Vers un Parti Présidentiel : Le Député Dioumy Moubassango Relance le Débat

Alors que la rumeur enfle autour de la possible création d’un parti politique porté par le chef de l’État gabonais, le député de la transition, Dioumy Moubassango, a pris la plume pour faire entendre sa voix. Dans une tribune publiée ce midi 10 juin 2025, l’élu plaide avec vigueur pour la mise en place d’un parti présidentiel, estimant que cela constituerait une réponse politique adaptée au contexte post-électoral et aux enjeux de gouvernance de la 5e République.

Moubassango revient d’abord sur la victoire écrasante de Brice Clotaire Oligui Nguema à l’élection présidentielle du 12 avril dernier, avec 94,35 % des suffrages exprimés. Pour le député, ce score, loin d’ôter la nécessité d’un appareil politique structuré, reflète au contraire un niveau d’attentes inédit dans l’histoire récente du pays. Il insiste sur le fait que ce plébiscite est le fruit d’une double dynamique : le rejet du régime Bongo et l’adhésion populaire aux premières actions de la transition menée par Oligui Nguema.

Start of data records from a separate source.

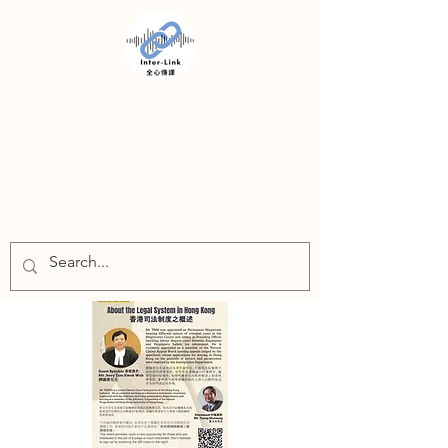
INTER-LINK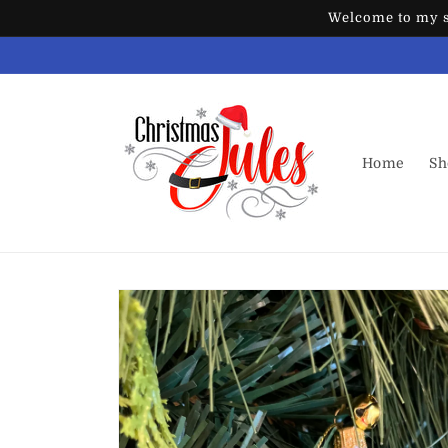
Skip to
Welcome to my st
content
Home
Sh
Skip to
product
information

L’argument principal de Moubassango repose sur l’instabilité potentielle du lien entre le peuple et ses dirigeants, qu’il compare aux conversions religieuses, « rapides et volatiles ». Pour éviter les déconvenues et affronter plus sereinement les vagues de critiques futures comme celles sur l’affaire des îles Mbanié ou les déguerpissements à Pleine-Orety, un parti présidentiel offrirait selon lui un socle de soutien politique stable, capable de prendre publiquement position aux côtés du chef de l’État.

Un instrument de pédagogie et de structuration politique

L’élu insiste également sur le rôle pédagogique que pourrait jouer un parti présidentiel. Il serait, selon lui, le chaînon manquant entre les grandes orientations présidentielles, la mise en œuvre des politiques publiques et la compréhension citoyenne des réformes entreprises. « Réformer un pays nécessite du temps », martèle-t-il, plaidant pour un parti capable d’éduquer les masses à la patience et au pragmatisme.

Dans un ton plus critique, Moubassango dénonce les alliances opportunistes au sein de majorités dites présidentielles, qu’il considère comme déconnectées des réalités électorales et souvent motivées par des intérêts personnels. Il craint que le président, jeune et encore vulnérable politiquement, ne se retrouve otage de ces partis aux ambitions divergentes. « Je ne crois pas aux majorités présidentielles dans le contexte actuel », tranche-t-il, avant d’ajouter que seule la création d’un parti propre au président garantirait une ligne politique claire et autonome.

Enfin, le député de la transition critique la confusion des dernières années entre majorité et opposition, souvent nourrie par des formations politiques alimentées par les mêmes ressources et les mêmes réseaux. Pour lui, un parti présidentiel contribuerait à clarifier les rôles sur l’échiquier national, tout en stimulant l’émergence de nouvelles élites politiques issues d’une compétition interne renouvelée.

« En plus d’être un avis, c’est une forte conviction« , conclut Dioumy Moubassango, tout en se disant prêt à observer l’évolution des événements. Le débat est désormais lancé, et au regard des tensions et des incertitudes de la transition, la proposition pourrait bien résonner au sein des cercles décisionnels.